There is a silence between them. An unrulier billow than usual, yet more masterless in its Titan play, is hurling itself with a colossal thud and bang against the causeway; and Elizabeth waits till its clamour is subsided before she speaks.
"Yes," she answers slowly, "I understand; thank you for telling me what you wish. I think I may promise that I shall be able to—that I shall make him understand that it is final."
A moment or two later they are on their way back to the Amirauté. The ocean is at its glorious pastimes all around them; the hill-climbing, shining town smiles upon them from its slope; but upon both has fallen a blindness. The feelings of Mrs. Byng are perhaps the least enviable of the two.
They are nearly back at the beginning of the breakwater, when she stops short. Probably when cool reflection comes, when she is removed from the charm and pathos of Elizabeth's meek white presence, lovely and unreproachful, she will not repent her work; but at the present moment of impulse and remorse she feels as if the expunging of the last half-hour would be cheaply purchased by the sacrifice of six months of her remaining life.
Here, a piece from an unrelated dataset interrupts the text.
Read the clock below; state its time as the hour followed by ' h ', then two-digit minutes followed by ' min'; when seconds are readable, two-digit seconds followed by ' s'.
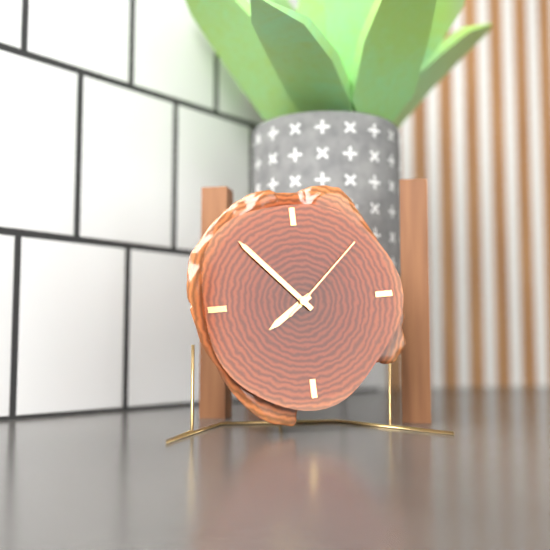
7 h 53 min 08 s
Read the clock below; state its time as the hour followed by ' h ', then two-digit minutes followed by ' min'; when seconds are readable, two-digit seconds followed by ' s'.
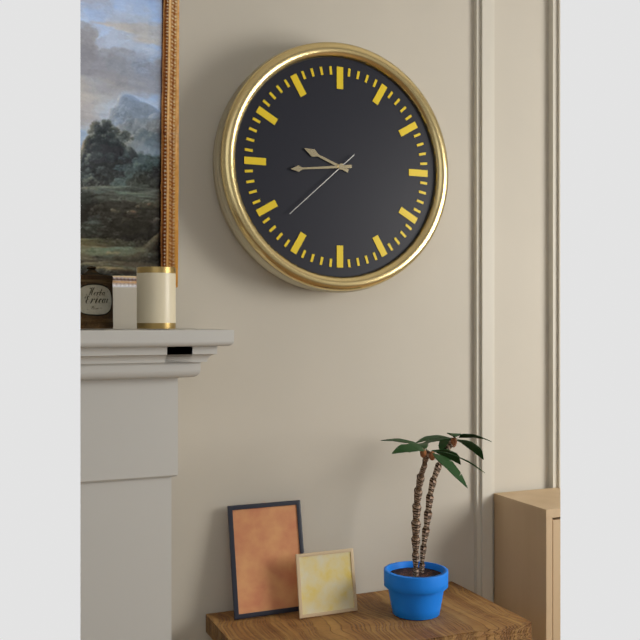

"I suppose it is not the least use my asking you to try and forgive me—to make allowances for me?" she says, with unsteady-toned humility; "oh, how you must hate me! If the case were reversed, how I should hate you! How you will hate me all your life!"
The tears are rolling down her cheeks, and in an instant Elizabeth's hand has gone out to her. As it does so, the grotesque regret flashes across the elder woman's mind that any future daughter-in-law of hers will be most unlikely to be the possessor of such a hand.
"Why should I hate you? you cannot"—with a heart-wrung smile—"possibly think me more undesirable than I do myself; and even if it were not so, I do not think it is in me to hate anyone very much."
On their drive home they meet with one or two little incidents quite as funny as the old Jews kissing each other; but this time they do not move poor Miss Le Marchant to any laughter.